A foolish consistency, Ralph Waldo Emerson wrote, is the hobgoblin of little minds. But when it comes to Internet privacy and the legal issues involved, consistency is a good thing. Which is why last week should have been at least a bit embarrassing for Yahoo!.
On Monday, co-founder Jerry Yang was one of a handful of Web heavy hitters who signed a letter urging Internet companies to draft and follow strict privacy guidelines.
Three days later, the American Civil Liberties Union (ACLU) and an Internet privacy group announced they would join a lawsuit alleging that Yahoo! violates users’ privacy rights by revealing their true identities to third parties without their consent.
A Thorny Issue
The juxtaposition of the two events highlights the struggle that will face the Internet as it attempts to shore up privacy in house, rather than waiting for governments to restrict the Web. The privacy issue, of course, is really a bundle of separate issues, ranging from the security of documents sent to a site to the true identity of so-called anonymous users.
The Federal Trade Commission (FTC) has been studying online privacy and is likely to recommend sweeping guidelines. Clearly, one of the goals of Yang and his cohorts is to have the debate steered as much by Internet companies as by government agencies.
Stuck in the Middle
For Yahoo!, though, the issue quickly got even stickier. The lawsuit challenges its policy of identifying chat room users who companies say used the rooms to defame a firm or disclose inside secrets.
The ACLU and the Electronic Privacy Information Center (EPIC) have backed the claim of an Ohio man who criticized his employer, the AnswerThink Consulting Group, in a Yahoo! chat room.
Claiming that some of the 300 postings the man made under the name “Aquacool_2000” were defamatory and disclosed confidential information, AnswerThink got Yahoo! to turn over the man’s true identity without his knowledge, then fired him and sued him personally for damages.
In addition to seeking damages from Yahoo!, the suit also seeks to change the policy so that users have a chance to respond to a company’s allegations before their identities are turned over. Currently, the suit charges, Yahoo! turns names over without verifying whether a complaint has any merit.
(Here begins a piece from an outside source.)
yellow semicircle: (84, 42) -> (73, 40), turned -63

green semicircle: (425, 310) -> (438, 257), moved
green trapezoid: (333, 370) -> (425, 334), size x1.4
The current Yahoo! policy sets it apart from such rivals as AOL and Microsoft, which allow users the opportunity to fight subpoenas for their identities. Yahoo! maintains that users should have a lower expectation of privacy protection because the company offers free access to chat rooms.
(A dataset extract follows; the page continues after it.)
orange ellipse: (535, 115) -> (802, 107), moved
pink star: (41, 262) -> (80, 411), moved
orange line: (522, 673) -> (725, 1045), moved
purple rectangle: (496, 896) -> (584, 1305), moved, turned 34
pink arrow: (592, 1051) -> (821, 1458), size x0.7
Of course, that kind of inconsistency is what could prompt regulators to take action, with or without the input or consent of Internet firms. The difference between AOL and Yahoo! chat rooms may be clear to insiders, but it is blurry to the man on the street. Users should feel confident that if they express the same idea in two different places, there will be no risk of two very different outcomes.
By sounding the call for privacy, the CEOs have the right idea. Every company should mobilize to make a clear statement on privacy to reassure visitors. But once that first step is completed, these leaders should get together again and agree on some guidelines.
After all, with regulation waiting patiently in the wings, it may be their last chance.
Is the "cry unlawful conduct" on Yahoo – not a factor that they should have considered as Yahoo! gives out to everyone who asks/pays for a "service with privacy" to sign so many PARAGRAPHS? I think that issue is, and should be a matter for any c.e.o’s responsibility – not to be "leftover" for any worker. it is the heart of any deal – and the real name for it is "true honesty in business". don’t do to others – what you don’t want done to you.